Problem statement –
Repeat every line of the records word for word, but leave out the pictures.

Dataset records –
_ _ _ _ _

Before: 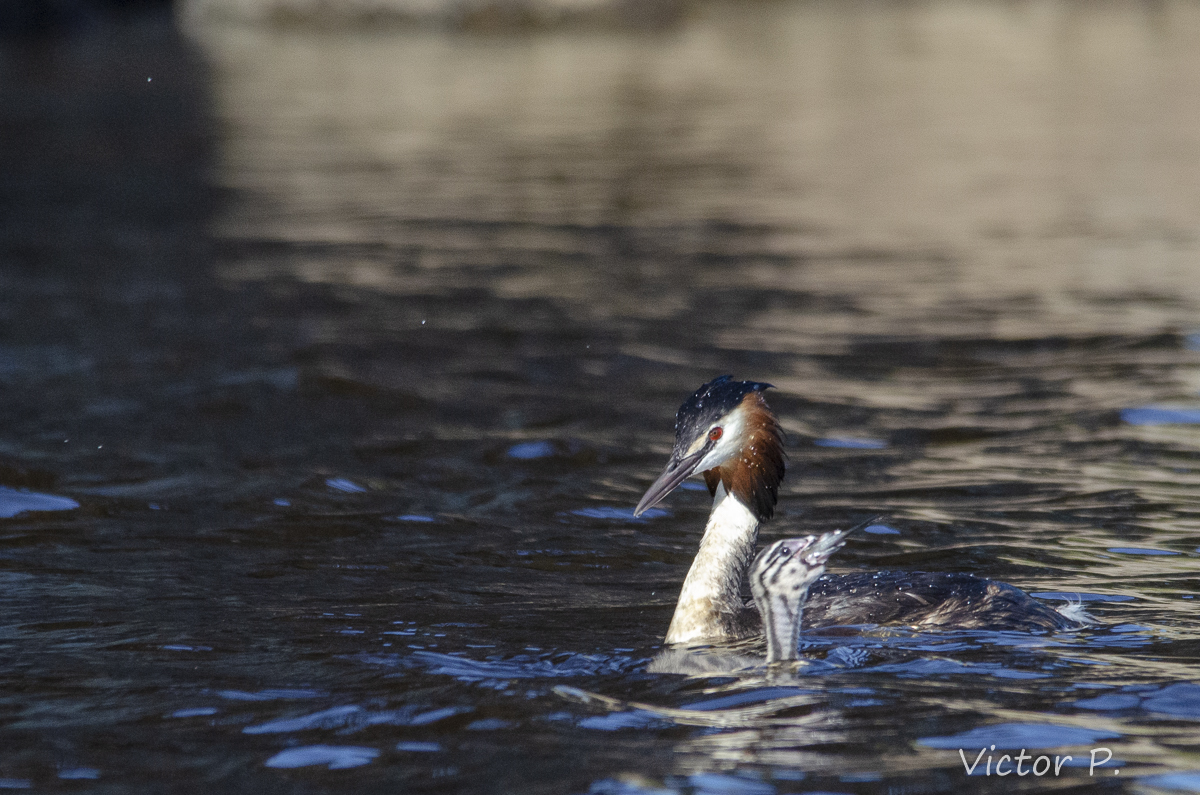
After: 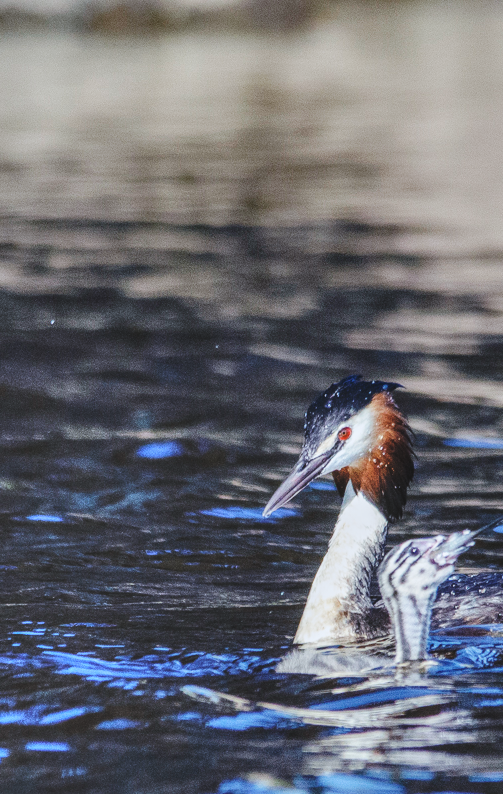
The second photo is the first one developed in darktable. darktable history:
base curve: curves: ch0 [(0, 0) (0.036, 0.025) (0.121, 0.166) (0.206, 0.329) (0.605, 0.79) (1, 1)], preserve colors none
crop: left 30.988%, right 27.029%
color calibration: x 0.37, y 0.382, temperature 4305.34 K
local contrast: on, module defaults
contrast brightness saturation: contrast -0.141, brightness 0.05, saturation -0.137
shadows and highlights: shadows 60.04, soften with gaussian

_ _ _ _ _

Written reply –
Before: 
After: 
The second photo is the first one developed in darktable. darktable history:
base curve: curves: ch0 [(0, 0) (0.036, 0.025) (0.121, 0.166) (0.206, 0.329) (0.605, 0.79) (1, 1)], preserve colors none
crop: left 30.988%, right 27.029%
color calibration: x 0.37, y 0.382, temperature 4305.34 K
local contrast: on, module defaults
contrast brightness saturation: contrast -0.141, brightness 0.05, saturation -0.137
shadows and highlights: shadows 60.04, soften with gaussian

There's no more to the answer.